# Electrical Engineering - Inductors - Discussion

### Discussion :: Inductors - General Questions (Q.No.9)

9.

Two inductors, L1 and L2, are in parallel. L1 has a value of 25 H and L2 a value of 50 H. The parallel combination is in series with L3, a 20 H coil. The entire combination is across an ac source of 60 Vrms at 300 kHz. The total rms current is

 [A]. 87 mA [B]. 870 mA [C]. 87 A [D]. 337 mA

Explanation:

No answer description available for this question.

 Pradeep said: (Sep 17, 2011) Can someone explain this?

 Amit Thapar Univ said: (Sep 27, 2011) Combination will be L=(25*50/75)+20=36.6 XL=2*Pi*f*L=2*3.14*300*1000*36.6*(1/1000000 )=68(approx) current=V/XL=60/68=.87=870mA

 P.Ramachandran said: (Aug 24, 2012) 1/L=1/L1+1/L2 =1/25+1/50 =0.04+0.02 1/L=0.06 L=1/0.06 L=16.66 L=L12+L3 L=16.66+20 L=36.66(micro henry) L=0.0000366H F=300KHZ F=300*1000 F=30000 XL=2*3.14*300000*0.0000366 XL=68.95OHM I(RMS)=V/XL =60/68.95 =0.882A =882mA

 Satish Lali said: (Nov 2, 2016) Nice, Thank you @P.Ramachandran.
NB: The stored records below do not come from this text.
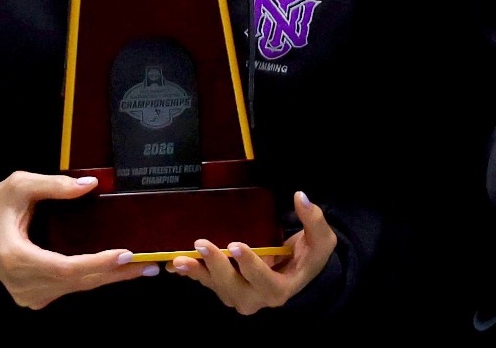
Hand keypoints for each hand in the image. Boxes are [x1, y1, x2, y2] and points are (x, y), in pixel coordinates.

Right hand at [0, 172, 156, 309]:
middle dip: (115, 273)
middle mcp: (24, 284)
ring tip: (143, 268)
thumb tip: (90, 185)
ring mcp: (30, 295)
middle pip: (77, 282)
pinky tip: (118, 271)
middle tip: (150, 264)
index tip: (125, 254)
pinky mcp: (36, 296)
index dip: (97, 263)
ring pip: (77, 287)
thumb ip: (53, 185)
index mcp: (17, 258)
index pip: (65, 267)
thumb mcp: (20, 185)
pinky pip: (70, 287)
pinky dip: (95, 278)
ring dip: (110, 278)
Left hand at [167, 191, 337, 314]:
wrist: (298, 272)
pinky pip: (207, 283)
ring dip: (197, 273)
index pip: (264, 280)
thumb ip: (313, 220)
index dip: (250, 265)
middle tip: (202, 244)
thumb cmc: (310, 256)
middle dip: (216, 266)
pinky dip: (191, 274)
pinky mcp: (225, 289)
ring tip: (180, 259)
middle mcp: (256, 298)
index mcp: (279, 289)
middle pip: (233, 287)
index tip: (236, 244)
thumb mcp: (320, 239)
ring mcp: (238, 296)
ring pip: (216, 287)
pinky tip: (175, 264)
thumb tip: (300, 197)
 Shuchi Jaiswal said: (Apr 11, 2017) The electrical energy required to heat a bucket of water to a certain temperature is 4kwh. If the heat losses are 20percentage, The energy input is? Please give me the answer.

 Vijay Rank said: (Jul 18, 2017) Input=output + losses. =4*10^3 + 800.

 Parashu Nilogal said: (Sep 21, 2017) 1/L=1/L1+1/L2 =1/25+1/50 =0.04+0.02 1/L=0.06 L=1/0.06 L=16.66 L=L12+L3 L=16.66+20 L=36.66(micro henry) XL=2*3.14*F*L XL=2*3.14*0.3*10^6*36.66*10^-6 XL=6.28*.3*36.6 XL=68.9 OHM V=60 I=V/XL I=60/68.9 I=.870 A I=870mA.

 Coolman said: (Oct 23, 2019) 1. L1 parallel with L2, which is ( 25 micro * 50 micro)/( 25 micro + 50 micro) = 16.67 micro Henry. 2. L1 and L2 parallel value series with L3 which is ( 16.67 Micro + 20 Micro) = 36.67 micro Henry. So now put into the formula, I rms= Vrms / 2*pai *F*L. = 60/( 2*pi*300K*36.67 micro). =0.87 A. = 870 mA.